Betafish
Betafish

Reputation: 1262

Lookup in arrayList

I am trying to do a lookup for a corresponding value for an entry item in an arraylist (alphanumeric value and its hashcode).

The use of hashmap was dropped to allow duplication of objects(keys).

ArrayList<Object[]> pNArrayList = new ArrayList<Object[]>(); contains

[101E2571G103, -1162488899]
[101E2571G103, -1162488899]
[116E3139P001, -1561106156]
[314B7159G003, -1344220682]
[117E3640G025, -1595019143]
[117E3640G025, -1595019143]

For an input, inputID of type long

for(int i=0; i< pNHashArrayList.size();i++) {
            if(pNArrayList.get(i)[1].equals(inputID)){
                System.out.println(pNArrayList.get(i)[0]);
            }
            else {
                System.out.println(pNArrayList.get(i)[0] + " and "+ pNArrayList.get(i)[1] +" No Match Found");
            }
        } 

The else and SysOutstatement thereafter were included only to cross validate.

output:

 101E2571G103 and -1162488899 No Match Found
 101E2571G103 and -1162488899 No Match Found
 116E3139P001 and -1561106156 No Match Found
 314B7159G003 and -1344220682 No Match Found
 117E3640G025 and -1595019143 No Match Found
 117E3640G025 and -1595019143 No Match Found

I think, the problem might be in the pNArrayList.get(i)[1].equals(inputID)?. Need some suggestions on this.
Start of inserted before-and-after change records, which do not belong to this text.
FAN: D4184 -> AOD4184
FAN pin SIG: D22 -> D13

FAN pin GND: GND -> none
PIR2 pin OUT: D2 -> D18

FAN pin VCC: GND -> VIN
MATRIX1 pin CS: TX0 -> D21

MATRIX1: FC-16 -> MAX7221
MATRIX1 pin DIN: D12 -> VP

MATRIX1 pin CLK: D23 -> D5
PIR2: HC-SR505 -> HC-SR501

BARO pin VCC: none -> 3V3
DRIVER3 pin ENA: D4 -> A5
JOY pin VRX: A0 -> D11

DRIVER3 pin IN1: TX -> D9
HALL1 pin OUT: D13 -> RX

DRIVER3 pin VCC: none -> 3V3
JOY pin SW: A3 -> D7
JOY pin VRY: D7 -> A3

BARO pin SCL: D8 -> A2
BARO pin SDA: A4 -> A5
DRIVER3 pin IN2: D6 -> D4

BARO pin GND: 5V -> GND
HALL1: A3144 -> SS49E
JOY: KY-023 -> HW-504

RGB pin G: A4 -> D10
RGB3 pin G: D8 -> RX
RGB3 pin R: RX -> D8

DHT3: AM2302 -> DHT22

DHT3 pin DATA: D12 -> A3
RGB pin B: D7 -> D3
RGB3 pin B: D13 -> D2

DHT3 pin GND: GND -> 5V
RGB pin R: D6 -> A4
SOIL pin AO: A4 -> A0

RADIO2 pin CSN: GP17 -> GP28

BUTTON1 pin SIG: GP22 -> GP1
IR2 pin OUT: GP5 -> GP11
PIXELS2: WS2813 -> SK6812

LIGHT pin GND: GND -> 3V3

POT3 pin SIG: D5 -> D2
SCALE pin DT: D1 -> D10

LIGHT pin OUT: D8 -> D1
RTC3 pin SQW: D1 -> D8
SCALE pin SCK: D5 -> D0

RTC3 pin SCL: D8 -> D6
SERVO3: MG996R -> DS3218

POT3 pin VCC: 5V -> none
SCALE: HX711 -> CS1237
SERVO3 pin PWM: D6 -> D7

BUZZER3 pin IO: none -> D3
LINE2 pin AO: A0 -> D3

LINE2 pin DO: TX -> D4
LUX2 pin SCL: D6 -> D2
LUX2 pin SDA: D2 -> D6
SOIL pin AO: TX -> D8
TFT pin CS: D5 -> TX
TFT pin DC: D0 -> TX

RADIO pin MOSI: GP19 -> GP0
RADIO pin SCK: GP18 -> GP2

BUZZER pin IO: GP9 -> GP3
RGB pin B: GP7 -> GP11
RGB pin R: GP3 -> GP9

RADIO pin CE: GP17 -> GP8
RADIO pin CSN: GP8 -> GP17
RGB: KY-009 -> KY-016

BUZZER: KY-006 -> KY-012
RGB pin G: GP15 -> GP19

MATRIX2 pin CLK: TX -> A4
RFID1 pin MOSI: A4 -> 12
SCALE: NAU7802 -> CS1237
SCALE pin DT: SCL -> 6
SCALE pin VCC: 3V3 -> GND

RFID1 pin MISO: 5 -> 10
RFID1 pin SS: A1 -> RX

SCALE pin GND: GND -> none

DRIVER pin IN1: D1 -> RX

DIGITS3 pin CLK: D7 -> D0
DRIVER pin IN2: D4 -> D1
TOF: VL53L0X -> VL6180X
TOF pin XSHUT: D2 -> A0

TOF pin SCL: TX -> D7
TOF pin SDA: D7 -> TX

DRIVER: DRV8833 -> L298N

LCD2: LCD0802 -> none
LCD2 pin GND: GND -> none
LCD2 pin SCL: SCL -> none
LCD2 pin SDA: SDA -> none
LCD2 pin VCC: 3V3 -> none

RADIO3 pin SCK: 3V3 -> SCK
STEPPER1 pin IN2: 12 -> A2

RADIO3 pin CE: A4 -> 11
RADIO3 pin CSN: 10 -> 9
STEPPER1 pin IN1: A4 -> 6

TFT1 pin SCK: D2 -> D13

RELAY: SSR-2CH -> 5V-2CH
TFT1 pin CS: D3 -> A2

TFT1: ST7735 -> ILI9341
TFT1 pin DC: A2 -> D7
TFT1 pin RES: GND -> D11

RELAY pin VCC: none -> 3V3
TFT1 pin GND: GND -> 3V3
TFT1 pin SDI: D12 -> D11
Also, my actual dataset will have around 10,000 entires, would the lookup by looping have problem with runtime computations?

Upvotes: 0

Views: 1143

Answers (2)

Mahendra
Mahendra

Reputation: 1426

Good approach is suggested by @sharonbn, but you can try this to run your existing code :

        if( ((Long)pNArrayList.get(i)[1]) == inputID){
            System.out.println(pNArrayList.get(i)[0]);
        }
        else {
            System.out.println(pNArrayList.get(i)[0] + " and "+ pNArrayList.get(i)[1] +" No Match Found");
        }
    }

Upvotes: 0

Sharon Ben Asher
Sharon Ben Asher

Reputation: 14328

I don't know how you build your data structure. However, a better design is to have a Map<Long, List<Object>> with the Long inputID as key, and the value can be a List of Objects that all belong to the same ID. This way you support multiple values for the same key and the lookup is O(1)

regarding the equals, it is Object's equals that is invoked, rather than Long one. The proposed data structure should solve this problem as well.